If Mr Johnson does want to sell whisky to India, he should know that the newly minted desi sahibs of New Delhi, Mumbai and even what was once called Calcutta nowadays ostentatiously imbibe only “single malt”. He should also understand that a taste for “clinky” offers no clue to life in a country that was already home to one-third of the world’s poor before the coronavirus pandemic plunged it into even more grinding poverty so that a billion Indians are struggling to survive on less than the global subsistence wage. Single malt is the rage in certain rarefied circles because the ranks of our billionaires doubled in what Charles Dickens would undoubtedly have called the best of times that is also the worst of times.

It is a global phenomenon. Billionaires wallow in greater riches than the 4.6 billion people constituting 60 per cent of the planet’s population. But they are not multiplying rapidly like India’s super-rich. In fact, the 2,095 billionaires’ list worldwide with a total net wealth of $8 trillion that Forbes compiled for 2020 was 58 fewer than in 2019. Their collective assets fell some $700 billion below the previous year’s total. More to the point, even in the year of Black Lives Matter, the 614 American billionaires, leading the global wealth parade, are not accused of lining their pockets at the expense of other Americans. That can’t be said of Asia’s rich. China’s 456 billionaires cannot escape responsibility for the conditions in Tibet and Xinjiang or the deprivations of millions of Han people.

The World Bank has predicted that the ranks of the extremely poor will increase to 150 million in 2021. The United Nations has warned grimly that between 240 million and 490 million people in 70 countries will be pushed into “multidimensional poverty”. The death toll from Covid-19 seems lower than the predictions based on the 1918 Spanish flu fatalities but global growth has been hit much harder, suffering the biggest contraction since World War II. Homeless families, hungry children, clean water a rare luxury, rampant disease, famine when a crop fails, death because medicine is unaffordable — these are the stark features expected of the year ahead.

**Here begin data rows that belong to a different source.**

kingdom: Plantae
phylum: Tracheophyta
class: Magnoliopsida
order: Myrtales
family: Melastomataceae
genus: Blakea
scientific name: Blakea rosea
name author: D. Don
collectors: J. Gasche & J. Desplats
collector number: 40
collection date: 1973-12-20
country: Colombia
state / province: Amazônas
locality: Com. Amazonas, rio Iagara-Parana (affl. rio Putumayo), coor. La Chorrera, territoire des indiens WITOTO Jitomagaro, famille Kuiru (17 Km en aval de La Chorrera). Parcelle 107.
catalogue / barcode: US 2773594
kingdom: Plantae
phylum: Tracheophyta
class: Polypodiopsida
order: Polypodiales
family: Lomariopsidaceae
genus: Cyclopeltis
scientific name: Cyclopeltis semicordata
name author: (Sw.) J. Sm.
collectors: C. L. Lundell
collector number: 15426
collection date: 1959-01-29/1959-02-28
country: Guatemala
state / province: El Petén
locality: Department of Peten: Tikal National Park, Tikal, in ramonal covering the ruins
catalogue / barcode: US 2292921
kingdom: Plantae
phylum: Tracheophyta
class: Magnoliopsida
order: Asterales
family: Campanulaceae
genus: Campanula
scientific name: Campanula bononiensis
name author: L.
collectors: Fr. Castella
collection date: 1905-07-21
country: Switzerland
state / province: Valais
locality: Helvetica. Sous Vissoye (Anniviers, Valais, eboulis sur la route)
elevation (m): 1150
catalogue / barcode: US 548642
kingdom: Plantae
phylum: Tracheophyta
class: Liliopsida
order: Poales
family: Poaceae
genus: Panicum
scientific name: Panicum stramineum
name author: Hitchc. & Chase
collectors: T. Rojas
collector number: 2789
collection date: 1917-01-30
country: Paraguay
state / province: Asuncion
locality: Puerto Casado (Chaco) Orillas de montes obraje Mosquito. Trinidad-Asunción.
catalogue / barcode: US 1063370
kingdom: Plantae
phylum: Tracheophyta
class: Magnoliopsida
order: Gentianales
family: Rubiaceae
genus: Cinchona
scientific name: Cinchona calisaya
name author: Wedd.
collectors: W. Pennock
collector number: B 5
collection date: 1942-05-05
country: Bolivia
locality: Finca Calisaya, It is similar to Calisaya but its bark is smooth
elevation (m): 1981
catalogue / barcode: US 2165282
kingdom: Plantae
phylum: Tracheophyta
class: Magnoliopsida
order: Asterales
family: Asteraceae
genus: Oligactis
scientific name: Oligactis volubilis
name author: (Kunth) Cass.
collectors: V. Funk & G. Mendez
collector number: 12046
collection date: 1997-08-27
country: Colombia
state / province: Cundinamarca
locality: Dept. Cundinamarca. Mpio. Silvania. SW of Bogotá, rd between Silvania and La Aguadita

South Asia and sub-Saharan Africa will be the worst affected.

Confronted with a similar trauma which he examined and analysed on the basis of meticulous personal investigations and voluminous official and parliamentary reports, Marx decided the villain of the piece was the employer who controlled the means of production. That laid the foundations of a theology that one day permitted Vietnam’s urbane foreign minister, Nguyen Co Thach, to boast smugly: “We are not without accomplishment. We have managed to distribute poverty equally.”

A capitalist proletariat committed to wealth generation seemed — and still seems — a contradiction in terms. But it could be the dazzling icon of a new era to heal the ravages of the old. As Queen Elizabeth II said in her annual Christmas message to the Commonwealth, “Even on the darkest nights — there is hope in the new dawn.”